WHAT THE TASK ASKS:
Your task is to copy every line of the records below that contains "keinen".

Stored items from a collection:
▼

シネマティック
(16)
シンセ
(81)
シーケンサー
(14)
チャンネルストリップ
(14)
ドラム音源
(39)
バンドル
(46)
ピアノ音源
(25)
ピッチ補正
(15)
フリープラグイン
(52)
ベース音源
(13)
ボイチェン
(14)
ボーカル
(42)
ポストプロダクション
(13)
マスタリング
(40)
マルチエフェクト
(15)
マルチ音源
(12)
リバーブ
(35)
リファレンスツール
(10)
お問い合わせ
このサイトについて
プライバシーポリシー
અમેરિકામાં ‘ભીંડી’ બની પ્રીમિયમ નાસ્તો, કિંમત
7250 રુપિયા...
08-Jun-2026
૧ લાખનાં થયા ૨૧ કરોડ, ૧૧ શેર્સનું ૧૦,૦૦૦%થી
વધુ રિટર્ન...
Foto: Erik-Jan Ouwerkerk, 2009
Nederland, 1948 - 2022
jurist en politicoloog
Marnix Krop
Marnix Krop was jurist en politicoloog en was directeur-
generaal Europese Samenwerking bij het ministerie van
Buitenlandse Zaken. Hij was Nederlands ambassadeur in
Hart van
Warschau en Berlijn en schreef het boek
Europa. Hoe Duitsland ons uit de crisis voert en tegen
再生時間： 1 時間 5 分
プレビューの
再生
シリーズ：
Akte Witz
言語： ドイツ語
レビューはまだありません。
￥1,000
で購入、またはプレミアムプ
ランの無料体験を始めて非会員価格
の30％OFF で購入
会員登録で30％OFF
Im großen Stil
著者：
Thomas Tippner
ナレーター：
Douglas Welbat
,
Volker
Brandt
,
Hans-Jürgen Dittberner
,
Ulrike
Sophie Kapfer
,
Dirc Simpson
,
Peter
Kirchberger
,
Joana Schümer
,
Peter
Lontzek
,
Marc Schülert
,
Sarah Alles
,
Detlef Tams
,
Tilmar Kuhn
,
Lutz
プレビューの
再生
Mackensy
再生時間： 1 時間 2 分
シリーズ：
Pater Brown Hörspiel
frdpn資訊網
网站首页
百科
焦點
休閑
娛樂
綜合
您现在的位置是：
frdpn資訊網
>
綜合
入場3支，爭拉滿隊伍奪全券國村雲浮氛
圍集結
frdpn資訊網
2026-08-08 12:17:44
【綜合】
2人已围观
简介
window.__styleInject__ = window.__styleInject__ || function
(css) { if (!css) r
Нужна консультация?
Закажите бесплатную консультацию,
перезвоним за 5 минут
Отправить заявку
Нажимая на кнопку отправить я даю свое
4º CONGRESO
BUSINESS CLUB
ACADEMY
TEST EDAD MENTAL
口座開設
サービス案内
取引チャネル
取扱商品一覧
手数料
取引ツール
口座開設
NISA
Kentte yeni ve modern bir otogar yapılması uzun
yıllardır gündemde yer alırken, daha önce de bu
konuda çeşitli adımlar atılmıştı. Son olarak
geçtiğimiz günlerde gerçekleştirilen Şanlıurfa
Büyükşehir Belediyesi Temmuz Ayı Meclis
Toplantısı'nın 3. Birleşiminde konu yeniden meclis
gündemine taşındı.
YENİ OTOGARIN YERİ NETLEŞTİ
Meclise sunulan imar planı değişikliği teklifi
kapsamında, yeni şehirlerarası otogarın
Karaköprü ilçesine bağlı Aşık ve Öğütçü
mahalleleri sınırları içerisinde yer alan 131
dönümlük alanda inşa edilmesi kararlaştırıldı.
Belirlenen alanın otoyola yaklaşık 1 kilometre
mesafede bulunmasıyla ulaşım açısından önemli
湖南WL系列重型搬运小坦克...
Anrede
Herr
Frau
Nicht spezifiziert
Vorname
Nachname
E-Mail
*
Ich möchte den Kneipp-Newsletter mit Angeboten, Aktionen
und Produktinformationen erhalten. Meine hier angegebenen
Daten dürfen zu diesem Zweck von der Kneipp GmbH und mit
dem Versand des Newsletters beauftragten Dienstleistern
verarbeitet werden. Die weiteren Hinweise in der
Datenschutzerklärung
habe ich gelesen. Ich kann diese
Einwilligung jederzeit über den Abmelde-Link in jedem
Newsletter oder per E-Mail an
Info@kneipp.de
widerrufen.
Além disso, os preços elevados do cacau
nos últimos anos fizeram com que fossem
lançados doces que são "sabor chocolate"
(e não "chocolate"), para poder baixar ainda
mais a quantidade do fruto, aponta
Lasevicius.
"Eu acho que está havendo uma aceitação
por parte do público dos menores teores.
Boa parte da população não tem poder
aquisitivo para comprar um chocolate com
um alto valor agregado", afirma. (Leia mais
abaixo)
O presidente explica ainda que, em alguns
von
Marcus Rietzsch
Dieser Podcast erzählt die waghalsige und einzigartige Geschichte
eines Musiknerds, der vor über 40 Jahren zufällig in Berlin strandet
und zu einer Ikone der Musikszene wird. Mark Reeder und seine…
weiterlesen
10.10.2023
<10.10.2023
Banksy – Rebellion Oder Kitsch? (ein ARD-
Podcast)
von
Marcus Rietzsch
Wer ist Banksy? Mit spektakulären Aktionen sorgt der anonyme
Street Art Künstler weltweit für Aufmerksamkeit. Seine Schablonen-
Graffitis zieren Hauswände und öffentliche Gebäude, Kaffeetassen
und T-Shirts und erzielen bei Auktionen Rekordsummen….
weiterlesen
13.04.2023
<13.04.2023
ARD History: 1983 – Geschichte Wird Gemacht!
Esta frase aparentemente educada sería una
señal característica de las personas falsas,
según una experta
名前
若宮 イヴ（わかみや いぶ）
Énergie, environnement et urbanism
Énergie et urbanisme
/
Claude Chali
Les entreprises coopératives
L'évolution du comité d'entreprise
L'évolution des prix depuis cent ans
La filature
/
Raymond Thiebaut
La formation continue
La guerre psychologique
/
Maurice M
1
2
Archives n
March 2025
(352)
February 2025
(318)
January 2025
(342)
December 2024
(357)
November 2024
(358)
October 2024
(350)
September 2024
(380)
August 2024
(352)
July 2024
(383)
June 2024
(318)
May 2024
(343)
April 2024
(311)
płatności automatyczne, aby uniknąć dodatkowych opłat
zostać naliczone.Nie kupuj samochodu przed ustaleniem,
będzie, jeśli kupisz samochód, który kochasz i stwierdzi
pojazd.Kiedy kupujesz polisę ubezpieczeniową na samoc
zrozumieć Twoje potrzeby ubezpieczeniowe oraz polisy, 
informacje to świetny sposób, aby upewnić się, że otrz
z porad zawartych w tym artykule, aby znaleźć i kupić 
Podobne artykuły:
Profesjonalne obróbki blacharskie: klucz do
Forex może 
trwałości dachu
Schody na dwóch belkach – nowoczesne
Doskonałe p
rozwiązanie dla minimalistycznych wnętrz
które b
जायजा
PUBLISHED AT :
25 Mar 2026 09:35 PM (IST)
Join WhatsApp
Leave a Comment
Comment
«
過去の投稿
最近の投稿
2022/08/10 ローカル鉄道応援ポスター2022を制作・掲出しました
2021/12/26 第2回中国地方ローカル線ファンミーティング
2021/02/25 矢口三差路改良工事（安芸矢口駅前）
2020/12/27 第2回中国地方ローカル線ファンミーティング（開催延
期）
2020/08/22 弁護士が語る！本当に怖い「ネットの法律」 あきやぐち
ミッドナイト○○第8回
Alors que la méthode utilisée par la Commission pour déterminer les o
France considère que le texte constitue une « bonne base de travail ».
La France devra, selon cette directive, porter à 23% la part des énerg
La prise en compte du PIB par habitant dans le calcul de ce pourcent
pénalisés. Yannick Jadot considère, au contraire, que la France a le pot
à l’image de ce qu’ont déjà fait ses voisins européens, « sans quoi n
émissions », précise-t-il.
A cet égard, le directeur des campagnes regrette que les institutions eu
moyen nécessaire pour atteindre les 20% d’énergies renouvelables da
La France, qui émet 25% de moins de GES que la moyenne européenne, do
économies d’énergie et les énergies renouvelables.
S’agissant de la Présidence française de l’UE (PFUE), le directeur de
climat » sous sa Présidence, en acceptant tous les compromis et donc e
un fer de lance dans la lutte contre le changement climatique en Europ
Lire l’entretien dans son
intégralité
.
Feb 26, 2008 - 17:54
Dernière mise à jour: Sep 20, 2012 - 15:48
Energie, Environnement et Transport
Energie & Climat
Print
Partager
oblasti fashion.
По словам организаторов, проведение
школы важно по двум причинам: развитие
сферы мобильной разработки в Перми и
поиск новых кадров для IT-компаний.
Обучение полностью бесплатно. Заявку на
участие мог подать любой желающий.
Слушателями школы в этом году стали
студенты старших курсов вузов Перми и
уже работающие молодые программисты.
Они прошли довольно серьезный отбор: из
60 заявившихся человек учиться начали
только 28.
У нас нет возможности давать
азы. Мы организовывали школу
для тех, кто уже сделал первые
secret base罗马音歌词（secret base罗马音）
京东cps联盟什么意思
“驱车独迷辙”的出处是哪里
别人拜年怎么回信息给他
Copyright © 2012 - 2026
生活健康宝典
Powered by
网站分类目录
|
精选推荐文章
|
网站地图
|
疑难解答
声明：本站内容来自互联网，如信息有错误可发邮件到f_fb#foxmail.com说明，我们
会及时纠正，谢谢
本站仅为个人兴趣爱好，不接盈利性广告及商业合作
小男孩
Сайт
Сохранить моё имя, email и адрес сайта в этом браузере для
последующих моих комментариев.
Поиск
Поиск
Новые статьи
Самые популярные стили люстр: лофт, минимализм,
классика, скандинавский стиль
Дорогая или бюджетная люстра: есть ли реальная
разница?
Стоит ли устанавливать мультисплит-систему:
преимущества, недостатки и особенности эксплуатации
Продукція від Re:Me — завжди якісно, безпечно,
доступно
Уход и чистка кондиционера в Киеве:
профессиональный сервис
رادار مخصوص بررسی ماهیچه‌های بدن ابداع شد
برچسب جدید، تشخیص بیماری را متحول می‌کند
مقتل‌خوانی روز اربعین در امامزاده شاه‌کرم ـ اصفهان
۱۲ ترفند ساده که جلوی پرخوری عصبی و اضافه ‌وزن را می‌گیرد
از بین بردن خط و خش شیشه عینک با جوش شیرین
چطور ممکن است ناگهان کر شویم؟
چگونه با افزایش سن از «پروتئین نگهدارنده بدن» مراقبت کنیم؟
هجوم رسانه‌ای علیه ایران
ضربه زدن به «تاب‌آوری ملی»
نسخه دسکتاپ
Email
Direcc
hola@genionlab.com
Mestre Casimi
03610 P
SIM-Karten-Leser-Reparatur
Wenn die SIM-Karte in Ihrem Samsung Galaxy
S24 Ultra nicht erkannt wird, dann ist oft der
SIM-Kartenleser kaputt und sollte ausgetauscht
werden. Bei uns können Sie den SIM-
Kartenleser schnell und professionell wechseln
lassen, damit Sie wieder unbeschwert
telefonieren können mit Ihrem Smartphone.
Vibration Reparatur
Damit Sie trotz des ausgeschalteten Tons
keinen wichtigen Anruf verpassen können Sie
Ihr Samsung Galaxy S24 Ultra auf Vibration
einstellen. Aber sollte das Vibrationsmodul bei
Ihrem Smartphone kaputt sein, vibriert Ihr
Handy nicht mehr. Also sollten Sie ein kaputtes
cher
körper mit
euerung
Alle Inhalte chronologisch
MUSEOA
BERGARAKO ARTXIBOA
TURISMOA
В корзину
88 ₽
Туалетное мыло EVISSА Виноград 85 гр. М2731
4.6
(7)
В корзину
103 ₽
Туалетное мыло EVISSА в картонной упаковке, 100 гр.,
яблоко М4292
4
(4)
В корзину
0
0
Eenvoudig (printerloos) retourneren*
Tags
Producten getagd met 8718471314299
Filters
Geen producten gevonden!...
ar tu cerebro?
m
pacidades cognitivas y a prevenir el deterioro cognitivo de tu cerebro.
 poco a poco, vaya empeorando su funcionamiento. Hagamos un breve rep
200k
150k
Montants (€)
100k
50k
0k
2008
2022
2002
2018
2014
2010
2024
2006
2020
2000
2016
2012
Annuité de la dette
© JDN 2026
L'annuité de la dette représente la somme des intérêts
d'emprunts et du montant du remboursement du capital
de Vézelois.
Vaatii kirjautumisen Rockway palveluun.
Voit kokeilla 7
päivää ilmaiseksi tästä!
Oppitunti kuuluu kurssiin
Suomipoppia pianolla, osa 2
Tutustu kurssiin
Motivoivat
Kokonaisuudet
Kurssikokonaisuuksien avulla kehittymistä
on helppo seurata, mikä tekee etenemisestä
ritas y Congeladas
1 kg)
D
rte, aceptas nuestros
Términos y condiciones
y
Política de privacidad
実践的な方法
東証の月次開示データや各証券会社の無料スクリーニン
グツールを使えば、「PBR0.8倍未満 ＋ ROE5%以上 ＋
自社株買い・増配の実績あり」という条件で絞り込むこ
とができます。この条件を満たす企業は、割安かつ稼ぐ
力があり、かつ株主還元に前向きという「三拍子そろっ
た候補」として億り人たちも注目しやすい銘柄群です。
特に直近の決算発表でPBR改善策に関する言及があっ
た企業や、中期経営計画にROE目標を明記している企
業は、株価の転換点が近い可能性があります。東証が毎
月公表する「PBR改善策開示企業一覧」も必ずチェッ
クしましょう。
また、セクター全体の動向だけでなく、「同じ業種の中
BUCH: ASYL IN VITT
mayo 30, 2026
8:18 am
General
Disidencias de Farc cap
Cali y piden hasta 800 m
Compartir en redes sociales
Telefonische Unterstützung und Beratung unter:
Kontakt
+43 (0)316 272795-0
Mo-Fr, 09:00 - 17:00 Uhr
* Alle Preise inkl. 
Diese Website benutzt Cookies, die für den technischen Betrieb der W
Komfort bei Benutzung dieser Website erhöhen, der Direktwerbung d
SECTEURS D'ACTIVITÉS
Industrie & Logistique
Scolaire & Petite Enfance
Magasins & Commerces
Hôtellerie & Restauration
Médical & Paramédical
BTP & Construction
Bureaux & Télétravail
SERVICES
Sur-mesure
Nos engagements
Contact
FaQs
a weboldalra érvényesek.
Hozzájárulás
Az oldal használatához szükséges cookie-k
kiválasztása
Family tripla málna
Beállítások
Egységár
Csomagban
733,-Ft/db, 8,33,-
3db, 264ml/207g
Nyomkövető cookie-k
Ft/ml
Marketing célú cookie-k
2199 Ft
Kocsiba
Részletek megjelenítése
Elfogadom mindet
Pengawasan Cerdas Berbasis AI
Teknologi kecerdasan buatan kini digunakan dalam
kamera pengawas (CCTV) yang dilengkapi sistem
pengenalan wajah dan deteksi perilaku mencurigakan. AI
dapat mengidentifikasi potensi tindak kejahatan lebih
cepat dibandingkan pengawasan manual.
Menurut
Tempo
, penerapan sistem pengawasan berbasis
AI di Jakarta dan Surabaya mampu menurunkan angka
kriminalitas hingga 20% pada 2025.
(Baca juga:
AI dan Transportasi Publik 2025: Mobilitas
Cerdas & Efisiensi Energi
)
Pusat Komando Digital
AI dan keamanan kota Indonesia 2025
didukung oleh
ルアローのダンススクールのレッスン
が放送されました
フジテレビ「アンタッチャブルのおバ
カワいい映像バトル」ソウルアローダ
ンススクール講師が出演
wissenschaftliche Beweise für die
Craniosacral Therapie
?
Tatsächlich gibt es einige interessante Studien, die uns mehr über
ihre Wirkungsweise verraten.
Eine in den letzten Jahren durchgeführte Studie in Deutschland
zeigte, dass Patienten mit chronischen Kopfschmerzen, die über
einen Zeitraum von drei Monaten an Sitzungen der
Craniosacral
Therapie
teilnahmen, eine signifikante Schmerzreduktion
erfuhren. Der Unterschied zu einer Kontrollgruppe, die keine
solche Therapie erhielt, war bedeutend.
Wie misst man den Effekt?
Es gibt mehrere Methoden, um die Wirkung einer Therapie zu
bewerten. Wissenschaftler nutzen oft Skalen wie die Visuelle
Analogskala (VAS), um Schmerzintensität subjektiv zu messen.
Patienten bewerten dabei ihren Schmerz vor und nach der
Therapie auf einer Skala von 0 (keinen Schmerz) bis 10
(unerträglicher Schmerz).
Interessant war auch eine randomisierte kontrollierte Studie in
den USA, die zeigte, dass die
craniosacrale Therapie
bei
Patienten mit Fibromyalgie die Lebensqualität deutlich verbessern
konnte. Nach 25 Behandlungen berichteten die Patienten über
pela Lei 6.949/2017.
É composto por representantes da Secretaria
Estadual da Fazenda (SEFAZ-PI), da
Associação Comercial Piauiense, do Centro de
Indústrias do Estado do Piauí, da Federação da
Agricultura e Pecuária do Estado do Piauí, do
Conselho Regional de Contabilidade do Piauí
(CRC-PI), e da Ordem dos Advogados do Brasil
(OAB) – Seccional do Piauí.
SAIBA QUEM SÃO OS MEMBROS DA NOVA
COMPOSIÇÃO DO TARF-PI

▲

EXERCISE RESULT:
keinen wichtigen Anruf verpassen können Sie
Therapie auf einer Skala von 0 (keinen Schmerz) bis 10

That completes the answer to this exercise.